(PROBLEMS TO SOLVE)
[1] In the article about Julianne Morris, which soap opera did she play Greta Von Amburg on?
[2] Please write out the article about Julianne Morris from "Julianne Morris (born" to "of the Arts.".

(ARTICLE)
☆ ☆ ☆ ☆ ☆ ☆ ☆
Julianne Morris (born May 8, 1968) is an American actress.

Early life 
Morris was born in South Carolina. Her family relocated to Windermere, Florida when she was young and she was raised there. She is the youngest of two children. Morris attended American Academy of Dramatic Arts in New York, and graduated from North Carolina School of the Arts.

Career 
In 1994, Morris landed a role as Tracy Pinkem in television film Witch Hunt. She played Amy Wilson on the soap opera The Young and the Restless from November 18, 1994 to May 22, 1996 and made a guest appearance on November 25, 2014. Morris portrayed Greta Von Amburg on Days of Our Lives from May 15, 1998 to April 19, 2002. She was first introduced on Days of Our Lives as "Swamp Girl". Between her time on Y&R and Days of Our Lives, Morris spent time in South Africa, playing Rumina on the fantasy television series The Adventures of Sinbad. She portrayed Amber Sullivan in television film Another Pretty Face (2002). She has also appeared on Two and a Half Men.

Personal life

Morris married actor Kristoffer Polaha on June 7, 2003 at the Windermere Chapel. The couple has three sons born in 2004, 2006, and 2011.
☆ ☆ ☆ ☆ ☆ ☆ ☆
(SUPPLIED ENTRIES)
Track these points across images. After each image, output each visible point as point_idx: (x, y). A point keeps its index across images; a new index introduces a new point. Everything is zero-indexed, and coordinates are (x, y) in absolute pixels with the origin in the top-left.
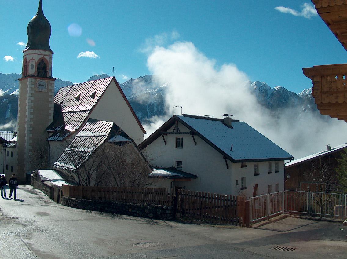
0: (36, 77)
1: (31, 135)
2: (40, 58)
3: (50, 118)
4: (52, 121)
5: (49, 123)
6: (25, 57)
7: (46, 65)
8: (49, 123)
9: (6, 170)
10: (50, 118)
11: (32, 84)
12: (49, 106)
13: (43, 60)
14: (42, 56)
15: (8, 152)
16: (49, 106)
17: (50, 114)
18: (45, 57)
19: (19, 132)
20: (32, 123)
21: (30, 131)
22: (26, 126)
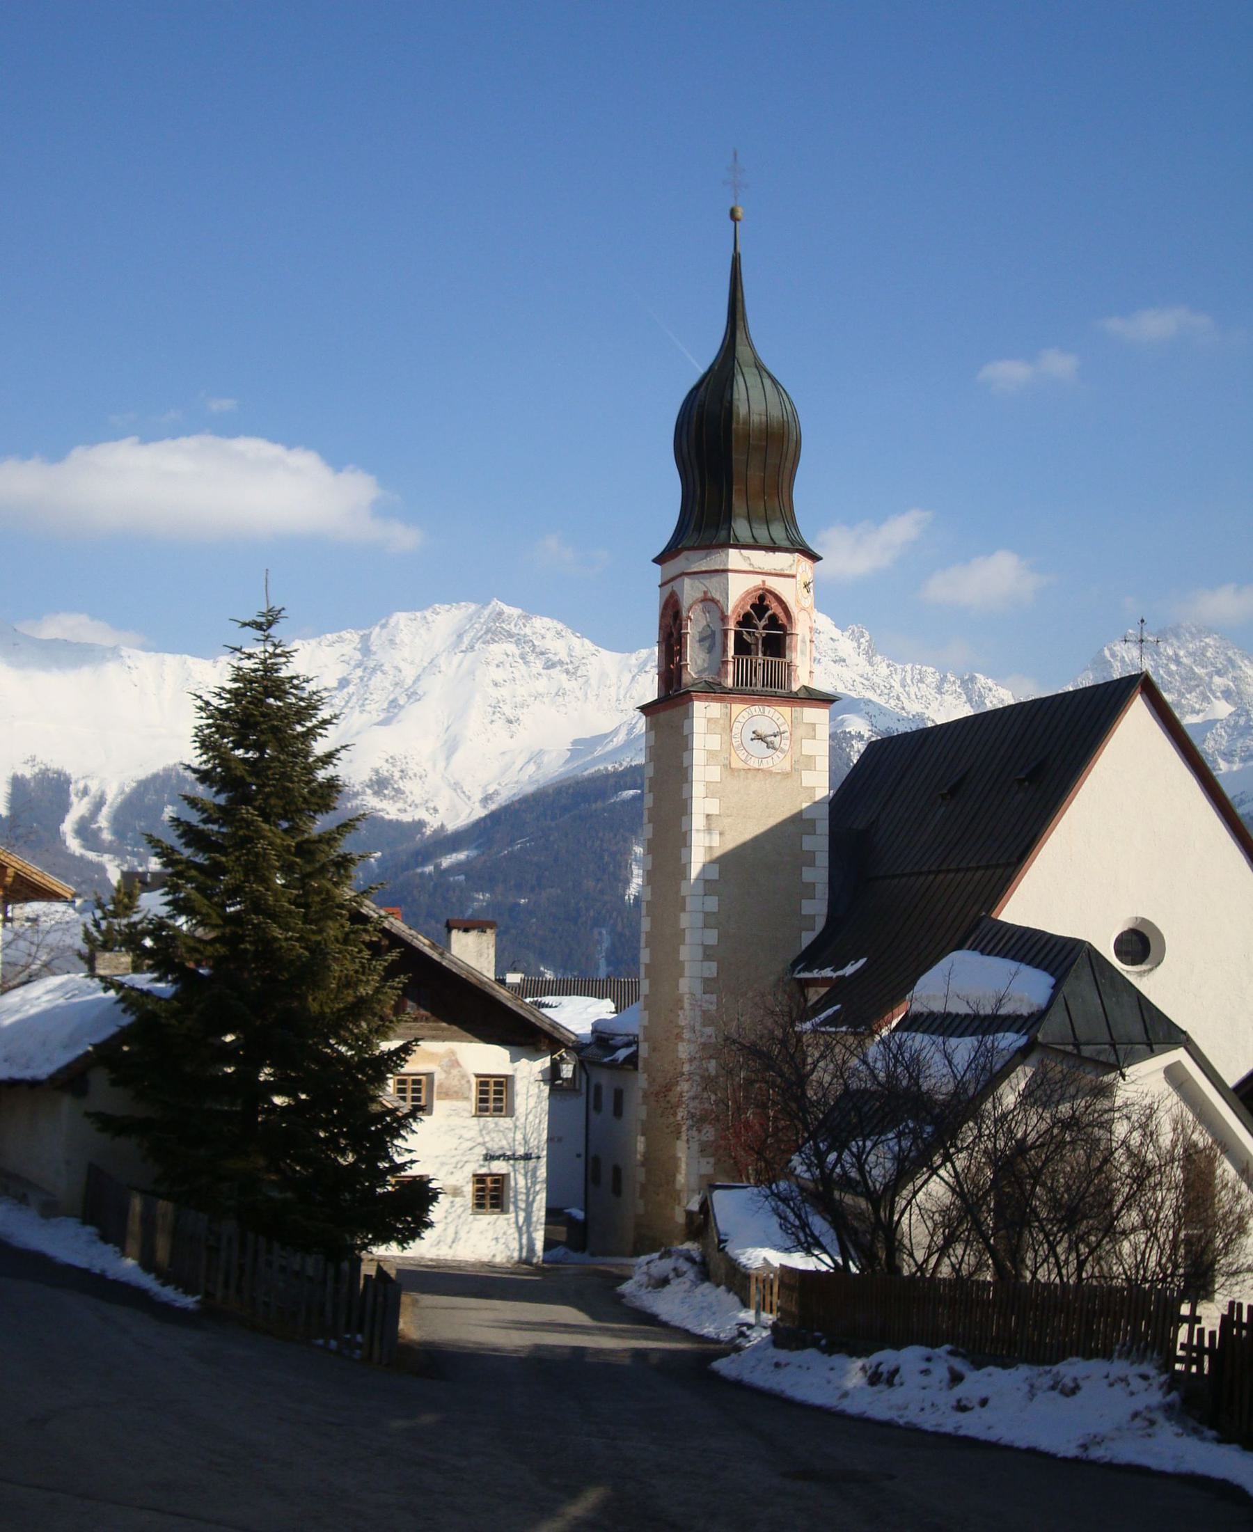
☆ ☆ ☆ ☆ ☆ ☆ ☆
(OUTPUTS BY TASK)
[1] Days of Our Lives

[2]
Julianne Morris (born May 8, 1968) is an American actress.

Early life 
Morris was born in South Carolina. Her family relocated to Windermere, Florida when she was young and she was raised there. She is the youngest of two children. Morris attended American Academy of Dramatic Arts in New York, and graduated from North Carolina School of the Arts.